HES Lesson 4 Background Information

Three-dimensional Learning Progression

Understanding how the Keeling Curve represents patterns in the Earth’s atmosphere. The Keeling Curve is often presented as easily interpretable evidence that the concentration of CO2 in the Earth’s atmosphere is increasing, but our research shows that interpreting this graph presents many challenges for students. In particular:

  • The variable measured—concentration of CO2 in parts per million—is not easy for students to understand.
  • It is not at all clear to students how measurements of CO2 concentration on a mountain in Hawaii might be related to CO2 concentrations in other parts of the world. The Pumphandle Video, introduced to students in Lesson 2, shows the complex relationships among measures of CO2 concentration taken at different locations on Earth. (See below for a description of the Pumphandle Video.)

Explaining patterns of change in CO2 concentrations. We assume that students studying this Unit will be familiar with carbon-transforming processes (photosynthesis, cellular respiration, combustion, digestion, biosynthesis) in individual plants and possibly animals and decomposers. In this Lesson they consider how these processes affect carbon pools on a global scale.

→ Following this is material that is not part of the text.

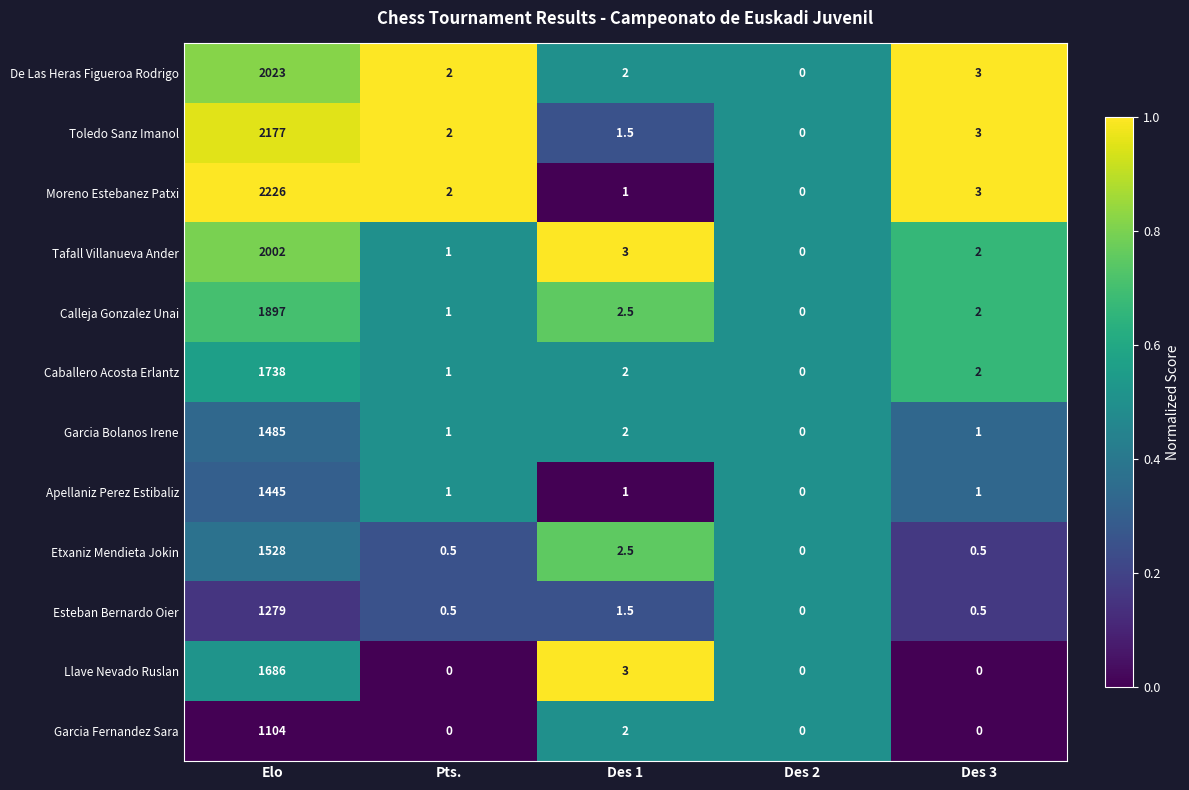

The Toledo Sanz Imanol series shows 0.0 at Des 2. True or false?

True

There are two patterns evident in the Keeling Curve: an annual cycle caused primarily by changing rates of photosynthesis in the Northern Hemisphere and a long-term increase caused primarily by burning of fossil fuels and land-use changes that release carbon from biomass or soil carbon into the atmosphere. This lesson focuses on helping students use pool-and-flux models to explain those patterns. There are many fluxes that move carbon into or out of the atmosphere, but most of those are balanced by other fluxes. The flux from fossil fuel combustion, in particular, is not balanced: it moves carbon permanently from the fossil fuel pool into the atmosphere.

However, most students rely on simpler heuristics or rules of thumb rather than pool-and-flux models to explain patterns of change, including the good vs.bad heuristic and the correlation heuristic.

  • Good vs. bad heuristic They use an informal frame that describes things that happen to the environment as good (e.g., less pollution) or bad (e.g., using fossil fuels). For instance, here is a reason that one student gave for cutting fossil fuel use: “If it cuts down and maintain a low level use, the air will clear up and it will be good for animals and humans to breath clean air.” Students using this heuristic also connect bad actions to bad outcomes: “[b]ecause I think we’ve reached a point where we’ve done too much damage to earth, personally. And I don’t think we can come back from that.”
  • Correlation heuristic: These students often applied the correlation heuristic, conflating changes in flux (slope of the graphed line) with changes in pool size (value on the Y-axis). The following written response reflects this type of thinking: “fossil fuels help to produce CO2 so if we cut it in half it would decrease.” Note how this student used “it” twice in the same sentence, perhaps without recognizing that each “it” had a different meaning:
    • if we cut it (CO2 emissions—the flux arrow) in half,
    • …it (CO2 concentration—a measure of the size of the atmospheric CO2 pool) would decrease.

Predicting patterns of change in CO2 concentrations. The good vs. bad heuristic and the correlation heuristic can be useful for many purposes, helping us to identify environmentally responsible actions and processes that cause climate change. However, these approaches often lead to spurious quantitative reasoning, such as when students conflate a change in flux with a change in pool size: Cutting CO2 emissions in half does NOT decrease CO2 concentration in the atmosphere; it merely makes the concentration go more slowly.

So in order to make accurate predictions, students must use quantitative reasoning to balance all the CO2 fluxes into and out of the atmosphere. Activities 4.3, 4.4, and 4.5 engage them in using the balance of fluxes to make predictions about changes in pool sizes in increasingly sophisticated ways.